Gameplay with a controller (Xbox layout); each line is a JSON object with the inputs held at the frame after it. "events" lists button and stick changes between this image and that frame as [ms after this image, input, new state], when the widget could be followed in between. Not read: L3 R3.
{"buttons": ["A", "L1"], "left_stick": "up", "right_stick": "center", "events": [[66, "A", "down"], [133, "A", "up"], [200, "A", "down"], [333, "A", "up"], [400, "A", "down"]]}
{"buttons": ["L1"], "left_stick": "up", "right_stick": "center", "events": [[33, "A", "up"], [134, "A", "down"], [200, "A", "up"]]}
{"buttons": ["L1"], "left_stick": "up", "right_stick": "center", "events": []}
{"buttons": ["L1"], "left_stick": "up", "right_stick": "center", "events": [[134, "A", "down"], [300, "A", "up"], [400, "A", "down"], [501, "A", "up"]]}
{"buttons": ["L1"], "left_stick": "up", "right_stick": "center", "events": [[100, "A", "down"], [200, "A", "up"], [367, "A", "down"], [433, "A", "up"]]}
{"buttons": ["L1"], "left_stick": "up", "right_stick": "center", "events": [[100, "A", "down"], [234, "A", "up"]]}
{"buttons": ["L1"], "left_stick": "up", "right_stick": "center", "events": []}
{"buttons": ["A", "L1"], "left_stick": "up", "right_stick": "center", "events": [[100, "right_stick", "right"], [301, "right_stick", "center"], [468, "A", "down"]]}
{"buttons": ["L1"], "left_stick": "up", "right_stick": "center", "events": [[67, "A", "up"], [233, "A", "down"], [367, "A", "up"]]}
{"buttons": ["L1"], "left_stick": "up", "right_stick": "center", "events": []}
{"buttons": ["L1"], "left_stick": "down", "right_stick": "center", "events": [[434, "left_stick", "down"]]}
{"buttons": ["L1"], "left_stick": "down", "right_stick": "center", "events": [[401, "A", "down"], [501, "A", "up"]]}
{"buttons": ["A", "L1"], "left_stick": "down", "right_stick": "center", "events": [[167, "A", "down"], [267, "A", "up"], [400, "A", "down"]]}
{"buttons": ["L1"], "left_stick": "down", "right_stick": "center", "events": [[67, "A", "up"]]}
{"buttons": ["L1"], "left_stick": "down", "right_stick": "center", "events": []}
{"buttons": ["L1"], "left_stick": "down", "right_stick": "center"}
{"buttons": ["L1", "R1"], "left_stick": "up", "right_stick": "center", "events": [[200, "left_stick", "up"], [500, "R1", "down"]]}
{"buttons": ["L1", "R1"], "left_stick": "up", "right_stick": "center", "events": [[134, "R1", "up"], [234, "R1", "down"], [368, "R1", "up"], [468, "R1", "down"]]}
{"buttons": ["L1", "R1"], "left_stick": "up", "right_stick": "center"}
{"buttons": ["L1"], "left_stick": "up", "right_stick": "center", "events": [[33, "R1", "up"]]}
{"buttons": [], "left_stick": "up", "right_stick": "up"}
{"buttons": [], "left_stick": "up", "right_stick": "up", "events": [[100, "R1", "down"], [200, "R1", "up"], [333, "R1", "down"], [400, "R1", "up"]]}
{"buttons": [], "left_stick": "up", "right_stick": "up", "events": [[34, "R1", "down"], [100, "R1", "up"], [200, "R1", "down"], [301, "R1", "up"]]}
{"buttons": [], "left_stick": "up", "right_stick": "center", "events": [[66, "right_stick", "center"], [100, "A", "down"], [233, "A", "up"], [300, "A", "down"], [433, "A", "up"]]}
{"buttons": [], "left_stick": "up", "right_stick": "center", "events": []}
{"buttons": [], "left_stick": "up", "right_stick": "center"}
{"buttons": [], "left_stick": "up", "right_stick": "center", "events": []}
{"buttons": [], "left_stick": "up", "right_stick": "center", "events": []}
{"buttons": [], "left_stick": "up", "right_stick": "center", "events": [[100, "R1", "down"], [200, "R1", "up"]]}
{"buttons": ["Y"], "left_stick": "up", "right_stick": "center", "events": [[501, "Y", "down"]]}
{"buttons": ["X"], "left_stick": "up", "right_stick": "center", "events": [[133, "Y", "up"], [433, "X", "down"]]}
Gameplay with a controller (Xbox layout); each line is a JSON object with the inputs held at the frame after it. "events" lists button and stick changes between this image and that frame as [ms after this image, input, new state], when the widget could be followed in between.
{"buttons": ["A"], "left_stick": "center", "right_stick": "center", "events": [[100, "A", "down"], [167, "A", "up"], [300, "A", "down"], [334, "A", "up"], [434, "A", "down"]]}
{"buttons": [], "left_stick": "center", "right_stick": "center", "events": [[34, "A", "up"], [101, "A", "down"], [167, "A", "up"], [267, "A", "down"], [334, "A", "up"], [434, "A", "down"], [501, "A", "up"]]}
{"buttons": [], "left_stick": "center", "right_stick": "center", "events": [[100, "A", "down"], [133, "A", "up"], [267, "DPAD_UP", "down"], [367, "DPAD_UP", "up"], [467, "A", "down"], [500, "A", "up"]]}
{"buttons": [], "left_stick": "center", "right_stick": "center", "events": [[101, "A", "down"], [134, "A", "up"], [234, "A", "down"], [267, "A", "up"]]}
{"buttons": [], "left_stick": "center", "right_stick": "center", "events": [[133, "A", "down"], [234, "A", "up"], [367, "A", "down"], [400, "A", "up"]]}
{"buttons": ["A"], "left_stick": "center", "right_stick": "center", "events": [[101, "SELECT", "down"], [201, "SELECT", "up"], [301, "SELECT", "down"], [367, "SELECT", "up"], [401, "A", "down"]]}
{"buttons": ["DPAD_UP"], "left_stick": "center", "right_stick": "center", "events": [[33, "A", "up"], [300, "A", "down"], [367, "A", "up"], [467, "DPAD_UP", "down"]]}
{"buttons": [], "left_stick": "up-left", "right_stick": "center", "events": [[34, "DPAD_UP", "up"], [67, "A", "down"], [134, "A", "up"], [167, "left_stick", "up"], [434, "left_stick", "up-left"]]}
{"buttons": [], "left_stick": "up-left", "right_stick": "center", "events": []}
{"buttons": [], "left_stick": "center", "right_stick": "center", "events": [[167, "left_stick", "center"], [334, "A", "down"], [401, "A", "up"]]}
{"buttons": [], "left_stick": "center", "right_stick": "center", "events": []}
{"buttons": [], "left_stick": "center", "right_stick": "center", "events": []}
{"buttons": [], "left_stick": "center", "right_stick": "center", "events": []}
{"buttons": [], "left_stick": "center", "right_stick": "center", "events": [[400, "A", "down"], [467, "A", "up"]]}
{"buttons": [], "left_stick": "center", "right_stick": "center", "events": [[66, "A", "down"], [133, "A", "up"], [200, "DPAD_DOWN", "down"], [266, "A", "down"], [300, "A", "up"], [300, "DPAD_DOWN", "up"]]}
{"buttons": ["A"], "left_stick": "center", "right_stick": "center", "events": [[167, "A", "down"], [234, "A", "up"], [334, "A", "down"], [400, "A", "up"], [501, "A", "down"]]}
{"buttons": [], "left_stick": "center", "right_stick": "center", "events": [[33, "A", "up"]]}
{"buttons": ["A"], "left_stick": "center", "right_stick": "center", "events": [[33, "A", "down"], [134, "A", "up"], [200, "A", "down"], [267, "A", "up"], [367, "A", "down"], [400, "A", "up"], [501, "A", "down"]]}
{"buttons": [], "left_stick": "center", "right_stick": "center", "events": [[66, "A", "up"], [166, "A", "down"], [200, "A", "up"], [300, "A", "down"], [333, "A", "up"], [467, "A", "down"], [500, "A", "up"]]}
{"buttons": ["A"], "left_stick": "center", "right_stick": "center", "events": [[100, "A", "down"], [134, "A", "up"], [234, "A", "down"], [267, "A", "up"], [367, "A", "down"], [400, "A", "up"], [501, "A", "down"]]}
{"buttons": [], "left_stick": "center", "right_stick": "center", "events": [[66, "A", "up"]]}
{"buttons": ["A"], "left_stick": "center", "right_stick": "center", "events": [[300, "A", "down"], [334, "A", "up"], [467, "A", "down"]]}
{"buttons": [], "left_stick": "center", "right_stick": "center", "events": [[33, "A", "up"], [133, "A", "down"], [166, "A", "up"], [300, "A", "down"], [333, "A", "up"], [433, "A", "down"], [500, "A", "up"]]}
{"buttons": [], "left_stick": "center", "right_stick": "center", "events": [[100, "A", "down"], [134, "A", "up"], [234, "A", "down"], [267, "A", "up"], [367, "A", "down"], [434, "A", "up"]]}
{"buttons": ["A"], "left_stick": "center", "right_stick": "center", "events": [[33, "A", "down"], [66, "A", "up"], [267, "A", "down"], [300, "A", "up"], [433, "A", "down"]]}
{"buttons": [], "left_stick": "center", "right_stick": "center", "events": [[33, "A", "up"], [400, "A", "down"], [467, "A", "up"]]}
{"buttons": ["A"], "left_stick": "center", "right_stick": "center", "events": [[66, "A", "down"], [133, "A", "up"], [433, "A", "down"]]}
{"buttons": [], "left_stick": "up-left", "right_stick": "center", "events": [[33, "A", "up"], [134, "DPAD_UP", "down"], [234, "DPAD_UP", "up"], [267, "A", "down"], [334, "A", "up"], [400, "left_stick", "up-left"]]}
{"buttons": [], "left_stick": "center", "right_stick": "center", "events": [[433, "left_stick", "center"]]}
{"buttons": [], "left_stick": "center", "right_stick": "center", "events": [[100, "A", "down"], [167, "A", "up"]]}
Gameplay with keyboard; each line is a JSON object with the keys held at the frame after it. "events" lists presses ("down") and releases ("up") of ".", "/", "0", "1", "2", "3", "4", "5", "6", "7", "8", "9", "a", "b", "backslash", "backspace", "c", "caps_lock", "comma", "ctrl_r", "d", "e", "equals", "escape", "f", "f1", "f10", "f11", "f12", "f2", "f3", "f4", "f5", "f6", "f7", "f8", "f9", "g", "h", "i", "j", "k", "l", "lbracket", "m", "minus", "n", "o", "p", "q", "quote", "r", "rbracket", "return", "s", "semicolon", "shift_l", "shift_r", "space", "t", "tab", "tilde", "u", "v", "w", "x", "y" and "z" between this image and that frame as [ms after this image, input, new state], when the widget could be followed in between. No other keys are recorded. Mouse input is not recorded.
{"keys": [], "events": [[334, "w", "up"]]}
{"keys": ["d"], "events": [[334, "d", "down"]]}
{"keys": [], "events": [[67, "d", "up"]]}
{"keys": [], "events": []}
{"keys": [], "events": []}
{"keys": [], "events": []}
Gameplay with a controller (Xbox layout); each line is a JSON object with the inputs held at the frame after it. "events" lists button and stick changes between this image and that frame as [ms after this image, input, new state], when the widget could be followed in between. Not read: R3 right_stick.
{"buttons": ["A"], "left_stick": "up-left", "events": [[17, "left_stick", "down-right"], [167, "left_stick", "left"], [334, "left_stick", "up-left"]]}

- _Task to carry out_
For the word "layout", tally the lines of the listing that include it and give the number alone.

- _Result below_
3